Particle breakage in uniform and gap-graded soils

Abstract

This research investigates the particle breakage of uniform and gap-graded soils using a special designed oedometer cell to reach a high stress level and also using a Wille Geotechnik ring shear apparatus to enable soils to be crushed significantly, combined with particle size distribution analysis. Aspects of breakage investigated are: the effect of the total and effective stress, the effect of the particle sizes, and the application of the fractal theory to the results.

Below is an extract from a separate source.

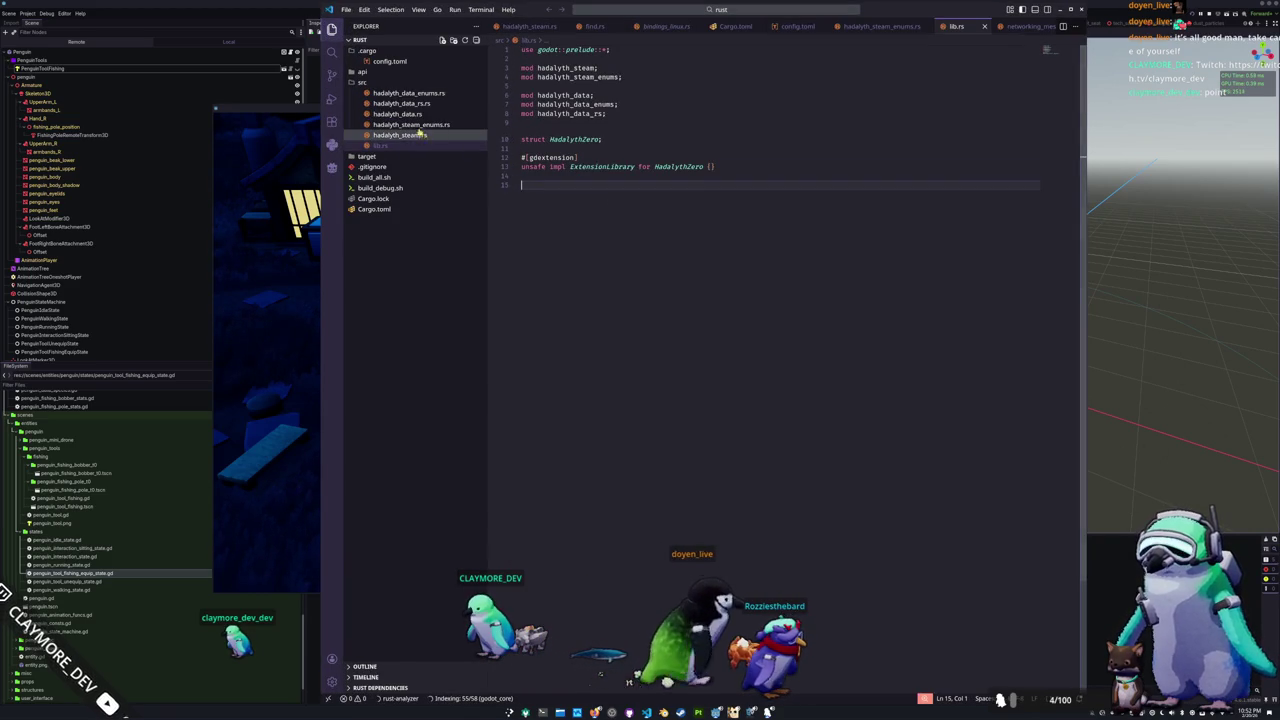
# Step: Review the MESSAGE_ENTITY_KEY and MESSAGE_INTERACTION_KEY constants in hadalyth_data.rs, then return to global_data.gd
pyautogui.click(423, 105)
pyautogui.click(398, 114)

The effects of pore water pressure on the breakage were examined by submitted soils to different total stresses but the same effective under one-dimensional compression. The effective stress was found to dominate the breakage. A constitutive relationship based on the concept of effective stress, was derived to predict the compression behaviour. The relationship proposed in this study incorporates the individual particle strength given from single particle crushing test, changes of grading in term of breakage, and ultimate fractal distribution, which are validated by the experimental data obtained on the uniform Leighton Buzzard sand with range of stresses, and experimental results which show that breakage is a power law function with the stress.

The one-dimensional normal compression lines (NCL) are found non-convergent for 20% and 60% small grains (SG) content specimens and convergent for 40% SG content specimens prepared at different initial void ratio, while the breakage of these samples is decreasing with increasing SG content, and thus the role of breakage in the convergence of the NCL is not clear. The specimens prepared at the same initial void ratio but different SG content and ratios were found have a similar yielding stress and convergent at the similar final void ratio although the yielding stress is highly dependent on the size of particles in the uniform specimen, which indicates that the amount of small grains has no or limited effect on the yielding stress and the convergence of the NCL. It seems the yielding stress is not dominated by the tensile strength of large particle despite the force in mixture soils transmitted though the large particles. The relative breakage was found to be dependent on the size of large particles instead of the ratio of large to small size particles.

From the ring shear tests, the significance of breakage was found in the finite shear zones, and the thickness of shear zone was not affected by the presence of small grains but by the size of large particles. The fractal dimension of the ultimate grading was computed by number of particle based method, but the density distribution shows that each soil have two or three peaks in the density distribution, leading to the grading no longer to being well graded. Multi-fractal approach was proposed to analyse the ultimate grading for uniform and gap-graded soil, by dividing into two domains and three domains fractal distribution. The results presented in this thesis being more experimental evidence on the role of large and small particles in gap-graded soils, and the evolution of their grading during compression and shearing.